▶ [DIRECTIVE] Using the data that follows, give again word for word the lines between the one holding "Budget 2025 (M$), Otras" and the one holding "9: 27 -> 26", inclusive. Omit the pictures.

Edit difference data

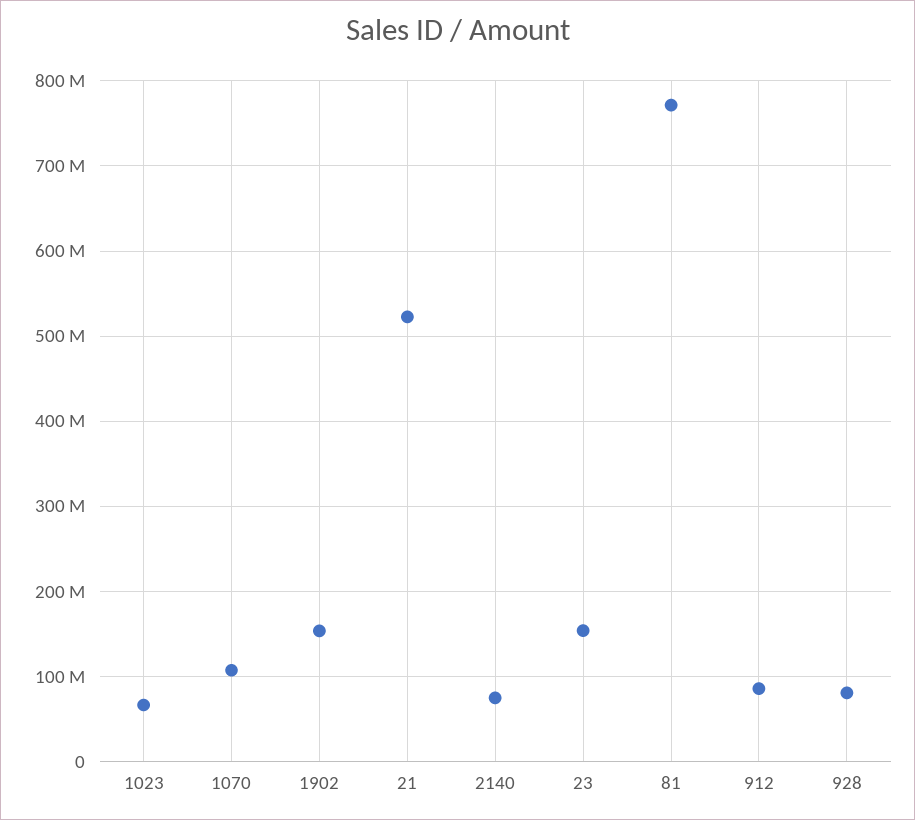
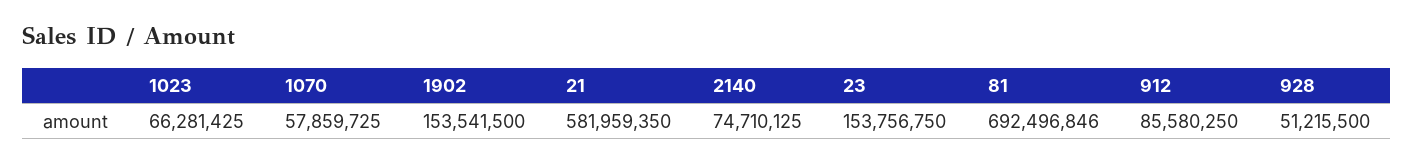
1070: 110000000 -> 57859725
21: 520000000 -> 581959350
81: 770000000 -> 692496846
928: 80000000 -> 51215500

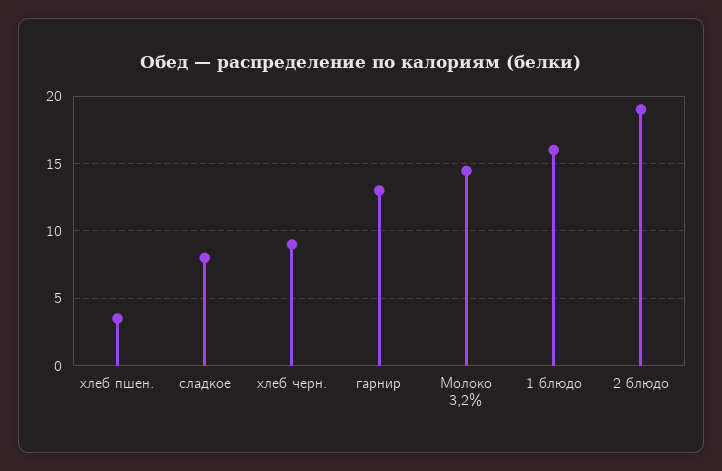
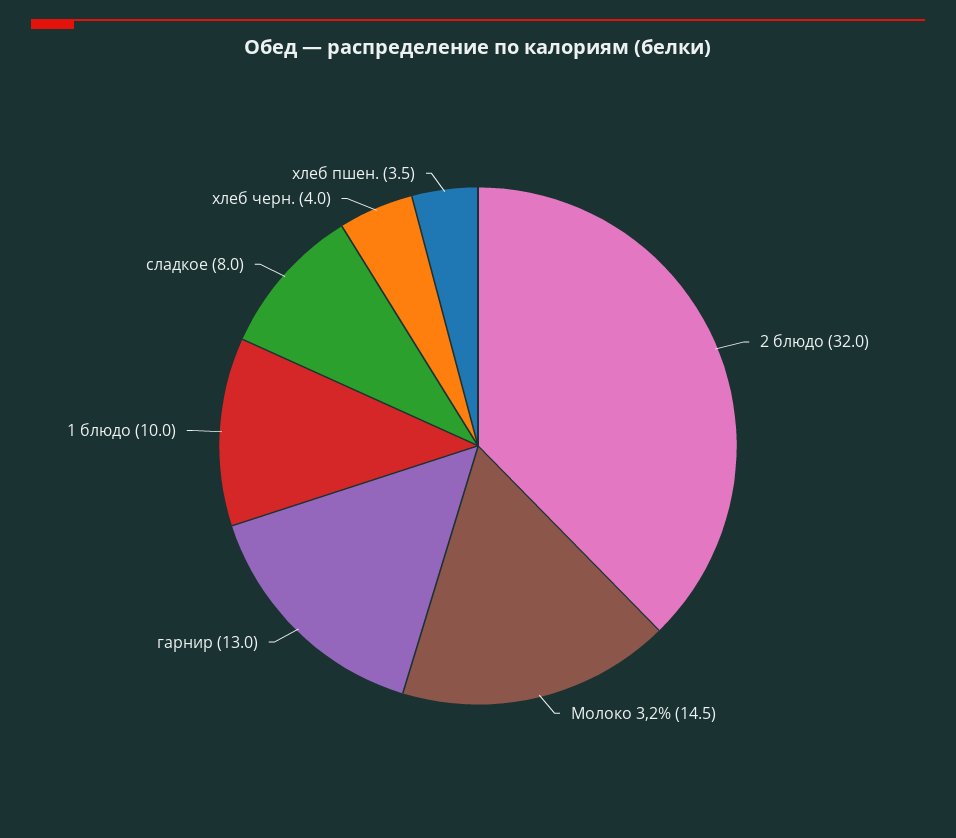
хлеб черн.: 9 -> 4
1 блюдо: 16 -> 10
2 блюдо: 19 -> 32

==

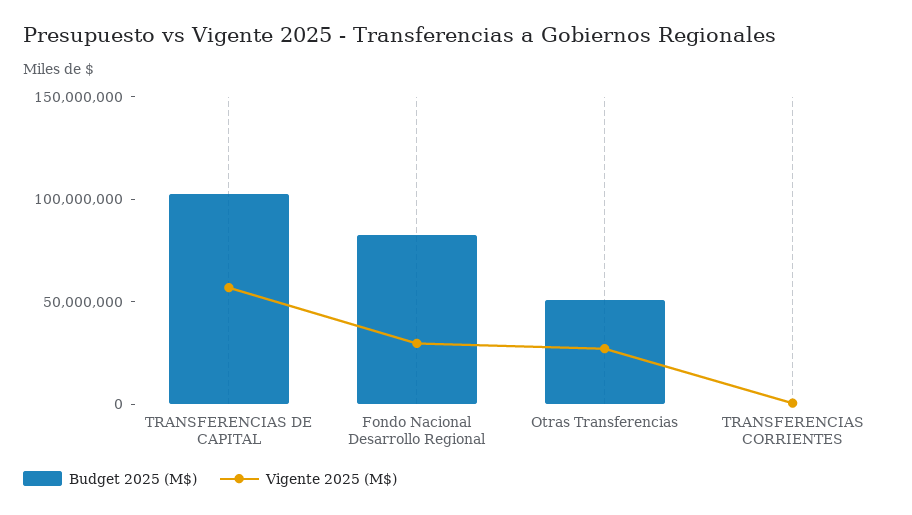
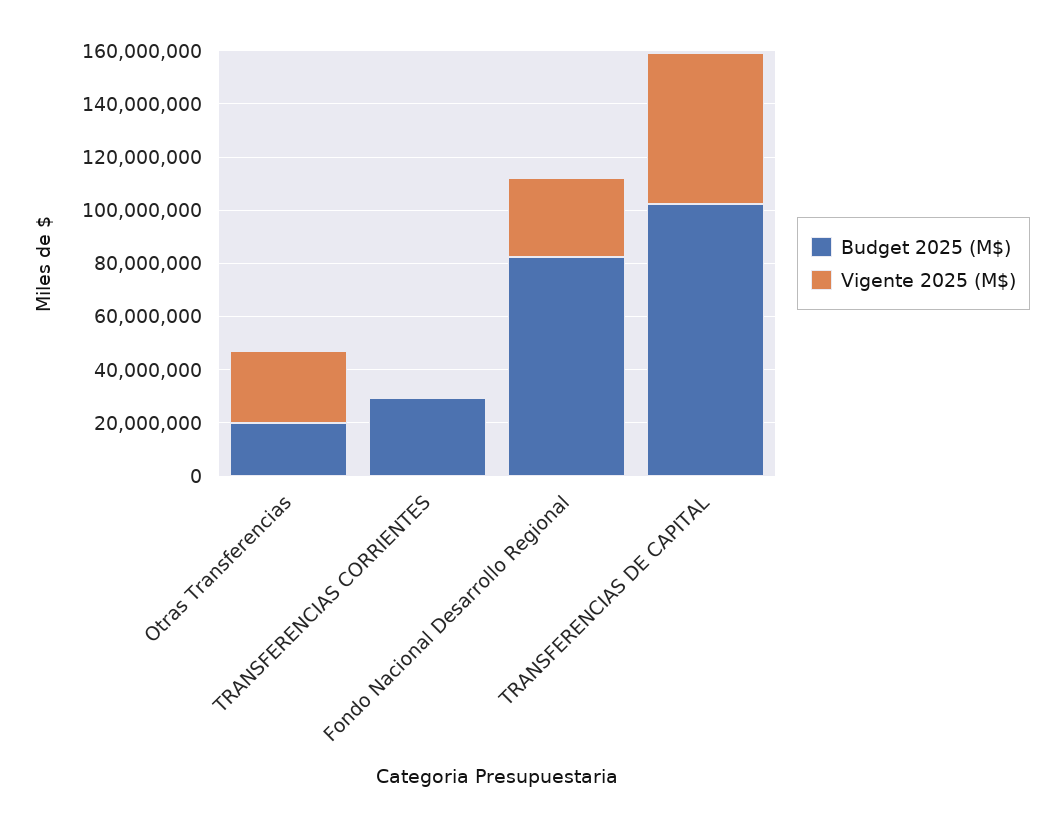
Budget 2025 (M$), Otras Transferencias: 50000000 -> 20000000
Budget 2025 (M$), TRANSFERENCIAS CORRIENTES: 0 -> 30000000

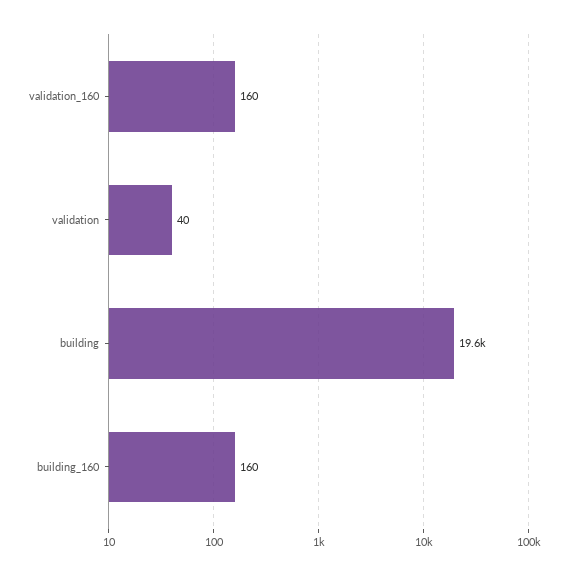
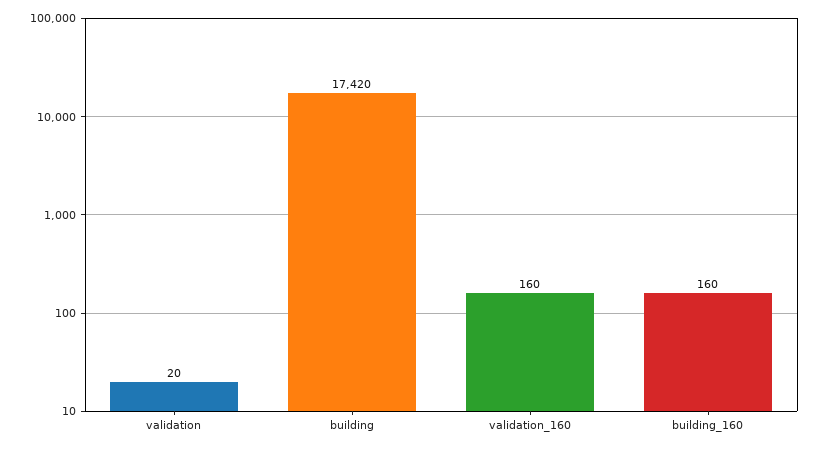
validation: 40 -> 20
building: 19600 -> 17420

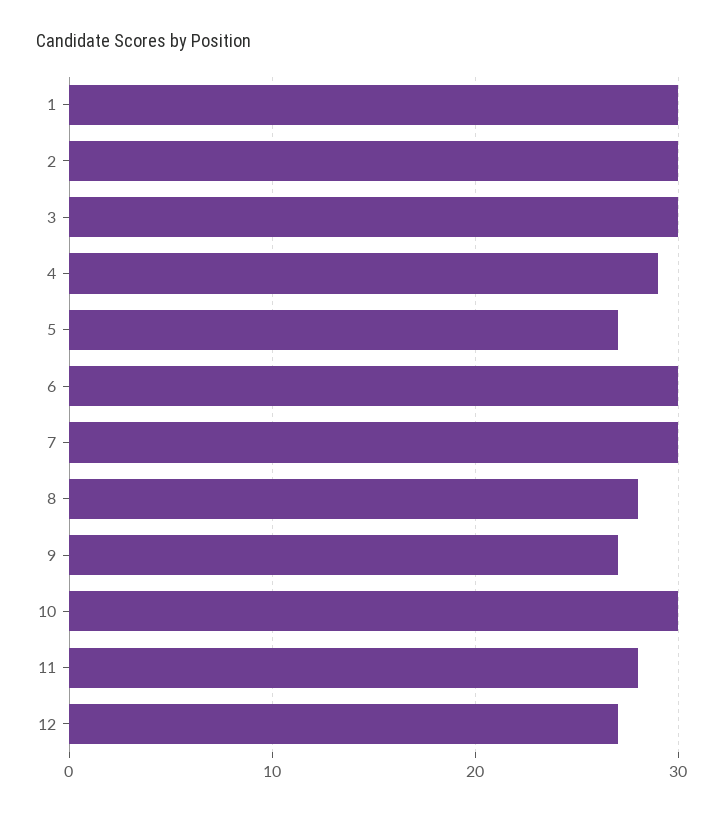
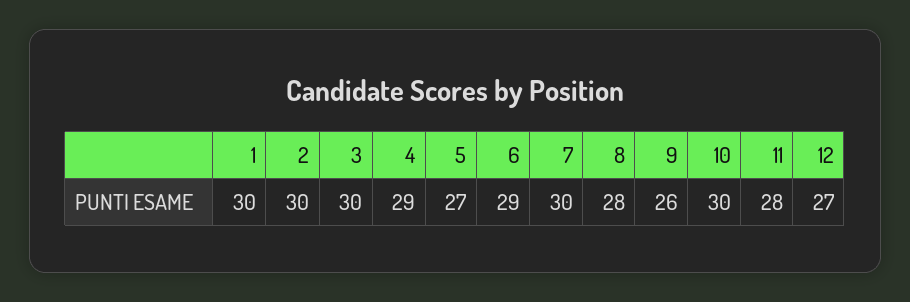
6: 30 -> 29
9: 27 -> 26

▶ [EXPECTED ANSWER]
Budget 2025 (M$), Otras Transferencias: 50000000 -> 20000000
Budget 2025 (M$), TRANSFERENCIAS CORRIENTES: 0 -> 30000000

validation: 40 -> 20
building: 19600 -> 17420

6: 30 -> 29
9: 27 -> 26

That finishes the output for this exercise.